Since filing the suit, dozens of other states, counties, and organizations have filed briefs requesting the Supreme Court hear the case. Rep. Harriet Hageman, (R-WY) said: “the federal burden in the West infringes on our sovereignty and undermines our equality with other States, all in direct violation of the Constitution.”
According to the Federal Newswire, the legal filing (of the lawsuit) is seen as a test of state sovereignty and federal limits, with significant implications for public land management across the West.
Utah Attorney General Sean Reyes, who filed the lawsuit, argues that “the fact that the federal government controls nearly 70% of Utah land seriously limits our state sovereignty, or our ability to self-govern.”
Reyes contends that by indefinitely holding “unappropriated” lands, the Bureau of Land Management (BLM) is violating the Federal Land Policy and Management Act (FLPMA), and is overstepping constitutional limits on federal land control within states. Utah is seeking to regain control over lands essential for activities like grazing, energy production, and recreation.
Utah contends that provisions of FLPMA that mandate the federal government retain public lands indefinitely violate the U.S. Constitution’s Property Clause (Article IV, Section 3, Clause 2). The State argues that the clause grants Congress the power to “dispose of” federal lands, and by retaining lands without a specified purpose, the federal government is exceeding its constitutional authority.
Utah argues that the clause was intended to limit federal power and requires the government to dispose of unappropriated lands rather than hold them indefinitely.
Another factor that forced Utah to file suit is the BLM’s Public Lands Rule that created a conservation use on equal footing with grazing and mineral development. The State of Utah said it is “contrary to the BLM’s legal obligation to promote multiple-use and sustained yield under the Federal Lands Policy and Management Act (FLPMA).”
U.S. House Committee on Natural Resources Chairman Bruce Westerman (R-AR) warned that BLM’s recent conservation rule “pose a threat to rural economies and livelihoods,” as they limit essential land uses. “Access and the multiple uses of BLM land are an integral part of life in Western states,” Westerman added.

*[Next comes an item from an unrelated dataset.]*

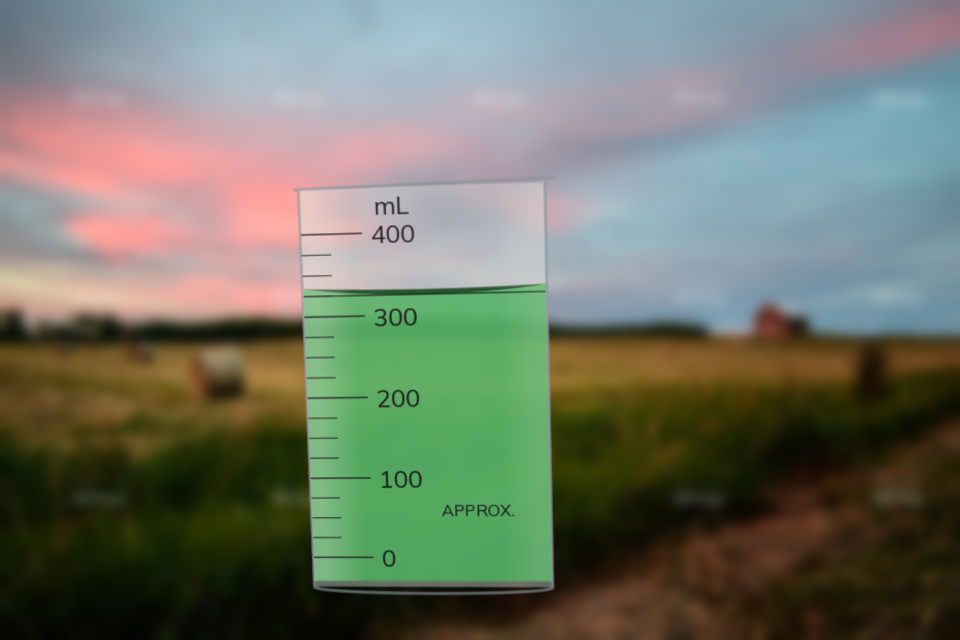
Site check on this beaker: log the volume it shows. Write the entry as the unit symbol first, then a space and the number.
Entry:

AG Reyes also claims that FLPMA’s indefinite retention policy treats Utah unequally compared to states with dominion over their lands.
The Federal government controls nearly 70 percent of the land in Utah. Of that, 34 percent, or 18.5 million acres is “unappropriated” land controlled by the Bureau of Land Management. This represents nearly half of the state of Utah. The remaining federal lands are made up of national parks, monuments, forest, wilderness areas, and Tribal lands comprising 18.8 million acres.